Update: Vehicle Plows into Barcelona Pedestrians with 13 Dead, 50 Injured

A van plowed into pedestrians on Barcelona’s most iconic avenue at the height of the tourist season in a terrorist attack that left 13 people dead and echoed similar incidents in other European cities.

Catalonia’s regional government said 50 people were also injured. Two suspects were arrested, Catalan President Carles Puigdemont told reporters. The police operation continues, and in an apparently related incident, a driver ran down two policemen at a checkpoint, prompting a shootout.

The van zigzagged into people at 80 kilometers (50 miles) per hour, a witness told state broadcaster TVE. Las Ramblas, a busy avenue with bars and street artists at the heart of Barcelona’s tourist circuit, was strewn with bodies and rubble as passersby ran to help the wounded.

“The car came toward me, people were flying in the air. There were bodies everywhere,” Shari Weise, a 54 year-old visiting Barcelona from California said in a telephone interview. “The man next to me got hit and I jumped behind a pole, and pulled a 15 year-old boy behind the pole with me.”

Images of injured victims being tended to on the sidewalk are all too familiar in Europe. Terrorists in London drove into pedestrians on bridges in two deadly incidents this year. There was also an attack using a commercial vehicle in Stockholm. Last year, trucks plowed through crowds in Berlin and Nice.

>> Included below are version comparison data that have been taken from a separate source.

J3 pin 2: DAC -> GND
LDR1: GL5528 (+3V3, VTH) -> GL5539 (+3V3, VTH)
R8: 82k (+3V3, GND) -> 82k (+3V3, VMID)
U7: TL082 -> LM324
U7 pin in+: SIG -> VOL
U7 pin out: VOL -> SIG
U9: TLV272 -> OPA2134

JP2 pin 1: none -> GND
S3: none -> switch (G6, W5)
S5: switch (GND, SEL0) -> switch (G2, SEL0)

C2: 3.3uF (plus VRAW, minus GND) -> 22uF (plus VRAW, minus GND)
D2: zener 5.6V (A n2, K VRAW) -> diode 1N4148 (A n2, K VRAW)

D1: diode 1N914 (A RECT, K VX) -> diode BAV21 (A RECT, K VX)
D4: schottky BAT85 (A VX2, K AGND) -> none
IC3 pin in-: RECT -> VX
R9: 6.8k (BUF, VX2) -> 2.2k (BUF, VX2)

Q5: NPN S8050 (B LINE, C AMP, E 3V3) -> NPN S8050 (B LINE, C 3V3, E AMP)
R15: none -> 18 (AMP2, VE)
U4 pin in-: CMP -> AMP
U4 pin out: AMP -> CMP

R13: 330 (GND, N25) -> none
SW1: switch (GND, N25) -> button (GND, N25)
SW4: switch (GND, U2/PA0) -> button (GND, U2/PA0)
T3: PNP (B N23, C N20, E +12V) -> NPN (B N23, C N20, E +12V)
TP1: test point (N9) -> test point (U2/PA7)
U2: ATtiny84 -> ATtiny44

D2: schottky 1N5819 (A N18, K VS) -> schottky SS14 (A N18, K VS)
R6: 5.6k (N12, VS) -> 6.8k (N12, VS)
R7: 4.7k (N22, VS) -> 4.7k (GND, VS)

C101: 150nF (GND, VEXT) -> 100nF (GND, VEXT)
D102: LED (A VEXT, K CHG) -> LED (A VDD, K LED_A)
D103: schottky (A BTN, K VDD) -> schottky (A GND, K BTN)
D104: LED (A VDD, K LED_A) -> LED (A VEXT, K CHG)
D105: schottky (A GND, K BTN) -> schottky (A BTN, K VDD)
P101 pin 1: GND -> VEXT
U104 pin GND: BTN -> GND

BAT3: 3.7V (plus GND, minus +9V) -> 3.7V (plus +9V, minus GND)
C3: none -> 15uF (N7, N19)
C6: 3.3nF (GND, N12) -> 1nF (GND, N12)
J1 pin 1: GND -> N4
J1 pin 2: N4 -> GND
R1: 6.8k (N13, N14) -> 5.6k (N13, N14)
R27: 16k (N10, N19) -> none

In London, authorities responded by fortifying barriers designed to protect pedestrians. Concrete and metal blocks were erected to separate sidewalks from traffic. In Madrid — which lived with Basque terrorism for decades before Islamist terrorism became the main threat — most tourist thoroughfares don’t have the barriers that are used to protect institutional targets.

Madrid Bombing

Islamic State claimed the attack, according to the SITE Intelligence Group. Spain has been a target of Islamist-inspired terrorism before. One of the worst incidents in Europe was in Madrid in 2004 when about 200 people were killed by bombs on early morning commuter trains just days before a general election.

Spanish Prime Minister Mariano Rajoy will travel to Barcelona with his deputy and interior minister. Catalan National Assembly, a separatist group, meanwhile halted planned campaigning ahead of an independence referendum — which Rajoy considers illegal — planned for October.

“Terrorists will never defeat a united people that loves liberty in the face of barbarity,” Rajoy said in a Twitter posting.

Spain is the world’s biggest tourist destination after France and the U.S. and the Catalan city of Barcelona is among its star attractions. Spain received more than 75 million foreign visitors last year and tourism is a key provider of jobs.